**PROBLEM STATEMENT**
Show each line in the data below that contains the string "Fitness".

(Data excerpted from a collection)
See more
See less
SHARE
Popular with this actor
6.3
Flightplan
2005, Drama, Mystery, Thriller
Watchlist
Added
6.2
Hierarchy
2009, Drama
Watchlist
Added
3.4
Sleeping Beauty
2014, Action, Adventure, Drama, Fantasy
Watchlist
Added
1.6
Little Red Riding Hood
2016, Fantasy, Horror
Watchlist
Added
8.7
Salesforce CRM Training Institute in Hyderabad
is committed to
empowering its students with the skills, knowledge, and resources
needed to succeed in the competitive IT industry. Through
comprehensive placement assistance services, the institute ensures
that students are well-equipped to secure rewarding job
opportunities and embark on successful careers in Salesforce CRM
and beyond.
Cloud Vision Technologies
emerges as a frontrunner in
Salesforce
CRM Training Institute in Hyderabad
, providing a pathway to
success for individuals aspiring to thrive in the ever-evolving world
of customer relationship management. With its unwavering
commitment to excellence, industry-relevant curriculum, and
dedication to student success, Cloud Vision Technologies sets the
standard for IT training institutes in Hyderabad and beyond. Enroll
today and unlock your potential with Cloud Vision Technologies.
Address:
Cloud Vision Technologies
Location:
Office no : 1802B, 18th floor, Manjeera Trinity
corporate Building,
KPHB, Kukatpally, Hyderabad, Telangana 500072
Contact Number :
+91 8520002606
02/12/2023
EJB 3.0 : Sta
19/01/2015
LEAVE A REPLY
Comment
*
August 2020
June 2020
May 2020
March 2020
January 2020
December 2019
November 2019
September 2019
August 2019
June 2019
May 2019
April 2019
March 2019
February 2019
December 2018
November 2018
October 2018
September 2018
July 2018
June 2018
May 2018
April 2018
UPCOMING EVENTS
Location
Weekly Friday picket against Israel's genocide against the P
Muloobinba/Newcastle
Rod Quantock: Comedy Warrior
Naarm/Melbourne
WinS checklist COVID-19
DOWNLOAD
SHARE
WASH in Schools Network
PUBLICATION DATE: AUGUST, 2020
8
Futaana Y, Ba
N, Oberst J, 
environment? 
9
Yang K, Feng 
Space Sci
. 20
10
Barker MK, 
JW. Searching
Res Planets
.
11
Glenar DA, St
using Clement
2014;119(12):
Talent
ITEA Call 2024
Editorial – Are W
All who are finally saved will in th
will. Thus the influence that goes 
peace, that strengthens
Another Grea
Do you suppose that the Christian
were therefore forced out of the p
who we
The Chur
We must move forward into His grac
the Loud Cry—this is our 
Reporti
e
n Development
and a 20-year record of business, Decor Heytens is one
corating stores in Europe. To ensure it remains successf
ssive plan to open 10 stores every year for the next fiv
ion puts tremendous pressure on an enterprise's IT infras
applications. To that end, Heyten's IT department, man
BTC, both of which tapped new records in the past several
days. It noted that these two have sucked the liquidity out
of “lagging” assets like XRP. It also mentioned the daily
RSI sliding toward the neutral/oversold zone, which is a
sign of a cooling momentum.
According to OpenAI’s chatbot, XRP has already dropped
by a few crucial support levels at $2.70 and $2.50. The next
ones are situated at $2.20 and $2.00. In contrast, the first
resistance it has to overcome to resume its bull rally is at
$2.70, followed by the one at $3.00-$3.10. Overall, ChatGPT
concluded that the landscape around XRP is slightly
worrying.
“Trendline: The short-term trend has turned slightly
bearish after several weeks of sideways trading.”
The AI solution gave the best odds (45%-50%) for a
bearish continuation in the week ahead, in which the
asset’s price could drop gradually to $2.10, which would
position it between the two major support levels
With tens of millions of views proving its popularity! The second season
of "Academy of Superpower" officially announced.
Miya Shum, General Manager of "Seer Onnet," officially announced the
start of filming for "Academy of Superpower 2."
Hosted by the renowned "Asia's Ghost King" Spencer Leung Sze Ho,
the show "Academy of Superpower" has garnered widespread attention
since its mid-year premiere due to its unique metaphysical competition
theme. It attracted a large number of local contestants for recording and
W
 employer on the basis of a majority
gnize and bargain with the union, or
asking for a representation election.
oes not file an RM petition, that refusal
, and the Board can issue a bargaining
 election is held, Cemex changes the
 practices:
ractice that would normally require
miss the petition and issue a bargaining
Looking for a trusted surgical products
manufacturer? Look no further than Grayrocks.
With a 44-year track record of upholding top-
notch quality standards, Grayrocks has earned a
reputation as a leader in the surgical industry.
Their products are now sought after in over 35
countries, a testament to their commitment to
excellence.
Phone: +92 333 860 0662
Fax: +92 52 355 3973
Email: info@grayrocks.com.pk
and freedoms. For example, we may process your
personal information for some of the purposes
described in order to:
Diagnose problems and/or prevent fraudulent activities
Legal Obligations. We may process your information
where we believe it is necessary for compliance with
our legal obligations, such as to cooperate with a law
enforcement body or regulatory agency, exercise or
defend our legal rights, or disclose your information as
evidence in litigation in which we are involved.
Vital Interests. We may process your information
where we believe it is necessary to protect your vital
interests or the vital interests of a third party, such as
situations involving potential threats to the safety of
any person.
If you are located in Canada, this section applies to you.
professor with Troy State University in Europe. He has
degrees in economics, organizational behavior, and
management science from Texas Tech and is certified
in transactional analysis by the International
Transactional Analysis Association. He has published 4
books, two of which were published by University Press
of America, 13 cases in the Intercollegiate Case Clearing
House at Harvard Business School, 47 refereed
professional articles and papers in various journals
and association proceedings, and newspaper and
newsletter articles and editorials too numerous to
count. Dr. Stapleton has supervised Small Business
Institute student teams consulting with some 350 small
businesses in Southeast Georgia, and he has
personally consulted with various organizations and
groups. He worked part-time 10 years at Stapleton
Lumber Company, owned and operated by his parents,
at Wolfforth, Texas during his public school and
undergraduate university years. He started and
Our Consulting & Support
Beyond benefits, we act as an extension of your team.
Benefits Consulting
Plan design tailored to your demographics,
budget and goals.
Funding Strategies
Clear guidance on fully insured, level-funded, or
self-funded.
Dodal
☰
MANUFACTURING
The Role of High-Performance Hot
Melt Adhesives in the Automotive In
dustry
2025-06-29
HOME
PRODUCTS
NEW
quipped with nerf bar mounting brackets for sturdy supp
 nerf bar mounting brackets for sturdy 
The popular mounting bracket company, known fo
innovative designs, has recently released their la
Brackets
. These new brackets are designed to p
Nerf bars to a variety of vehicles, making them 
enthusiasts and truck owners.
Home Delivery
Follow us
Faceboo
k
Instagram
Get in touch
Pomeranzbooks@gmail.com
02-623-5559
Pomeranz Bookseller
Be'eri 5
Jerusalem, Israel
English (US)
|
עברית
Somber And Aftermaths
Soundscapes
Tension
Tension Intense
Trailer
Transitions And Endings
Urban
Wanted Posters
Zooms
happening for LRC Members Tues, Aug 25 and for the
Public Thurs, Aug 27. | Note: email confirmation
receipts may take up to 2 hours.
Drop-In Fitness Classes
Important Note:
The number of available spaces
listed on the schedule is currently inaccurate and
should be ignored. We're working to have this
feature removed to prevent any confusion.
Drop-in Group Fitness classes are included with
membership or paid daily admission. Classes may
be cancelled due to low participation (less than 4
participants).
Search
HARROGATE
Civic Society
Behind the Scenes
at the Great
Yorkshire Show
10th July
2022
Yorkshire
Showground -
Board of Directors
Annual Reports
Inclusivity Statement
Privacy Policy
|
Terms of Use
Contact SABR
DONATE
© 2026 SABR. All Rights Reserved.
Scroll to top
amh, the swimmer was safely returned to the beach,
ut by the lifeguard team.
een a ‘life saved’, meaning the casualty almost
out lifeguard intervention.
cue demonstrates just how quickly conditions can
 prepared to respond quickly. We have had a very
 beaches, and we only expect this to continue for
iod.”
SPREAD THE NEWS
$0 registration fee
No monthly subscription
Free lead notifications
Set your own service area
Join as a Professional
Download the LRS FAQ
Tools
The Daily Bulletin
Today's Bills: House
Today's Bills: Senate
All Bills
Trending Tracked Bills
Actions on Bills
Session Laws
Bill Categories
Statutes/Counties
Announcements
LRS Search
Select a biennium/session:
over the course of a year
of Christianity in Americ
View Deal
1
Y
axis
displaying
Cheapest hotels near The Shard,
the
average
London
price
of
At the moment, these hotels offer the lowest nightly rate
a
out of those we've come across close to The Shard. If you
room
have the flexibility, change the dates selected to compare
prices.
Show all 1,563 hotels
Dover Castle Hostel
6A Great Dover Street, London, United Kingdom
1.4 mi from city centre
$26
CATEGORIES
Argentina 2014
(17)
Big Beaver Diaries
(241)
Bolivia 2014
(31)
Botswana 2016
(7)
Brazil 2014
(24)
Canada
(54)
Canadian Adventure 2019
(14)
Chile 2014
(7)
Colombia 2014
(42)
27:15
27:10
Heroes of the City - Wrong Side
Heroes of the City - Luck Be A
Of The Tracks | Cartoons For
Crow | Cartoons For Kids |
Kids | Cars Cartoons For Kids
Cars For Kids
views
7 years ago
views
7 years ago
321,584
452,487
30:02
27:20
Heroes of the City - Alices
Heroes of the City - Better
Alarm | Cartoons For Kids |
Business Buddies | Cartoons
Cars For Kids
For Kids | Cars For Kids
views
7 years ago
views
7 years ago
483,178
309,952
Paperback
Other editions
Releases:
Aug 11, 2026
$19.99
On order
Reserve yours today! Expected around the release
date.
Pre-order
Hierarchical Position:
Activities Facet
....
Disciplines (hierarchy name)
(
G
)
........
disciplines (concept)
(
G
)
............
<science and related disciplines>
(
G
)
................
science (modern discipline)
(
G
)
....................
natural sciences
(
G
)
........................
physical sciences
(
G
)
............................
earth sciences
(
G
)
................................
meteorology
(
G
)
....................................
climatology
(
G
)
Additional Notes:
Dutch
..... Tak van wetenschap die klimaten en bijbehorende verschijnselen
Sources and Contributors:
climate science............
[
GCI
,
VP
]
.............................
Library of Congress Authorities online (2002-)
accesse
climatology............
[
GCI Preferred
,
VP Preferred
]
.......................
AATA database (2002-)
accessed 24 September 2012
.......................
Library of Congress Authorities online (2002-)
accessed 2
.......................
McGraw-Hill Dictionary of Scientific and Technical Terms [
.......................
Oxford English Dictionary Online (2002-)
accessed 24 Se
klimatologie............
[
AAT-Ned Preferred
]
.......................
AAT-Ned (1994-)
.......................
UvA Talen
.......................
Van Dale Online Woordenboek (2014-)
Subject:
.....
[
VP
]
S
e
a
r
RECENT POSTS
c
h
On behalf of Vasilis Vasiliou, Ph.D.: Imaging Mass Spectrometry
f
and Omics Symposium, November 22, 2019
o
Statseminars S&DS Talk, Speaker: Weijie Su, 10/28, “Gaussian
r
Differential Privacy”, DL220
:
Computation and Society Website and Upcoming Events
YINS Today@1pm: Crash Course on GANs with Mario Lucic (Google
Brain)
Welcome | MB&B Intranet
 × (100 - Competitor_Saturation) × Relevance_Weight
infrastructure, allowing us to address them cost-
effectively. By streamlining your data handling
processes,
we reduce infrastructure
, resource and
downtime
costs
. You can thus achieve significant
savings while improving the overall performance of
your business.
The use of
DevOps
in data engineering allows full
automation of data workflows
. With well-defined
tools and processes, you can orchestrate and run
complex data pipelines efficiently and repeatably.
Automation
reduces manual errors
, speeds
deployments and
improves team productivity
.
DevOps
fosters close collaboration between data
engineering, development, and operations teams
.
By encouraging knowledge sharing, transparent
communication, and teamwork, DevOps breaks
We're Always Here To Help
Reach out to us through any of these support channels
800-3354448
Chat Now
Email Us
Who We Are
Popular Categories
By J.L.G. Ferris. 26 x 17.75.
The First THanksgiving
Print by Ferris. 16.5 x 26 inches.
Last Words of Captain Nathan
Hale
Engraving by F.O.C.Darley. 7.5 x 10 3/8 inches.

**EXERCISE SOLUTION**
Drop-In Fitness Classes
Drop-in Group Fitness classes are included with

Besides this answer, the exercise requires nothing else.